Nato nel 1930 a Viggiù, storica terra di scultori, Cassani è una delle figure di maggior rilievo della scultura italiana del dopoguerra, in seno alla generazione che ha segnato il passaggio dalla figurazione all’astrazione. Una trentina di opere, tra le quali alcune di grandi dimensioni come Doppio rotante, 1978, e Sequenza ritmica, 1998, documentano il rapporto pressoché esclusivo di Cassani con la pietra, materiale d’elezione che egli ha piegato alla realizzazione di forme innestate dinamicamente nello spazio, in un rapporto sempre rinnovato tra sagome circolari ed elementi radiali.

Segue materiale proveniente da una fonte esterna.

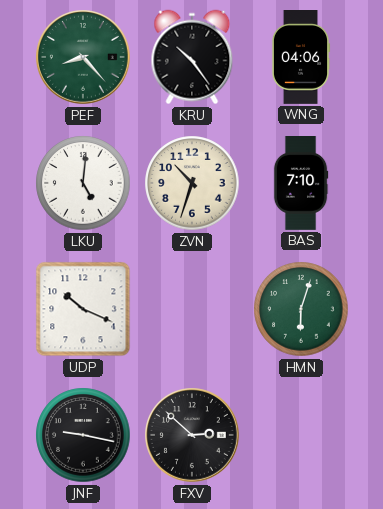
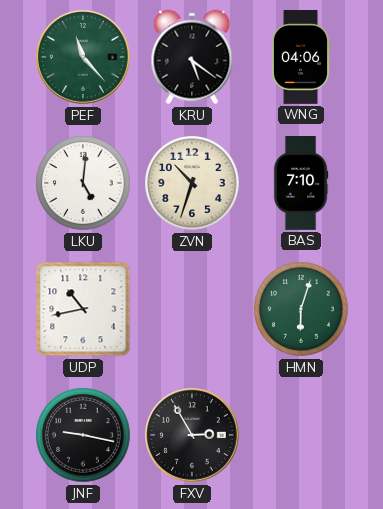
PEF: 8:23 -> 11:23
KRU: 10:24 -> 5:21
UDP: 10:19 -> 10:43
FXV: 2:52 -> 2:55
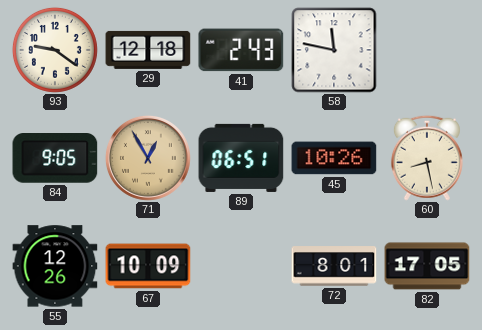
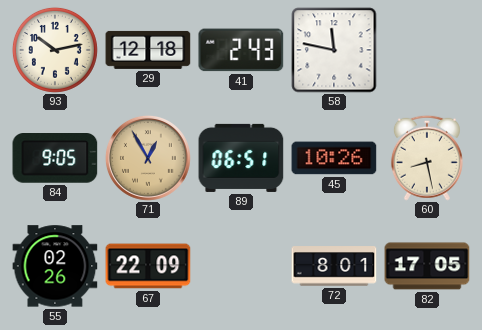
93: 9:21 -> 10:13
55: 12:26 -> 02:26
67: 10:09 -> 22:09
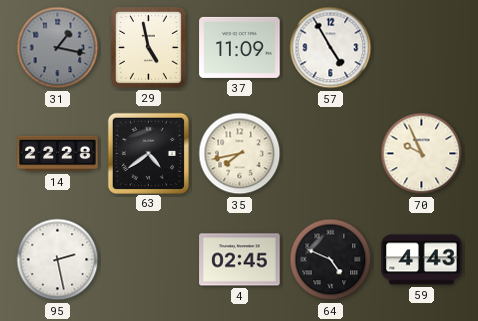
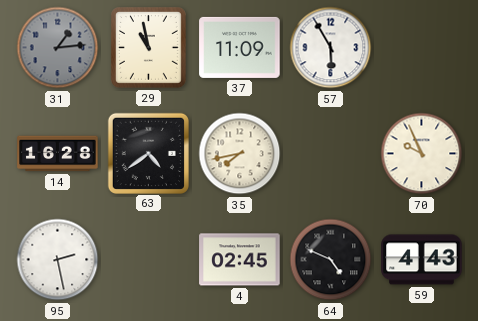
31: 1:17 -> 1:14
29: 4:58 -> 10:58
57: 4:55 -> 5:55
14: 22:28 -> 16:28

Scrive Flaminio Gualdoni nel saggio introduttivo al catalogo edito per l’occasione: “La sua pietra è la materia dell’originario, di un senza tempo che è tutto il tempo, perché le sue forme tengono della grotta e del grattacielo, sono silenziose e introverse come le perdas fittas preistoriche e digrignanti come ingranaggi meccanici espansi aggressivamente nello spazio. Cassani ascolta la pietra, in un processo di immedesimazione che è insieme agonismo ed erotismo”.

Dopo le mostre dedicate a Gio’ Pomodoro, Giancarlo Sangregorio e Vittorio Tavernari, la mostra di Nino Cassani conferma la centralità del territorio varesino come grande fucina della cultura plastica italiana, in una continuità ininterrotta scesa per i rami dal Medio Evo sino ai nostri giorni.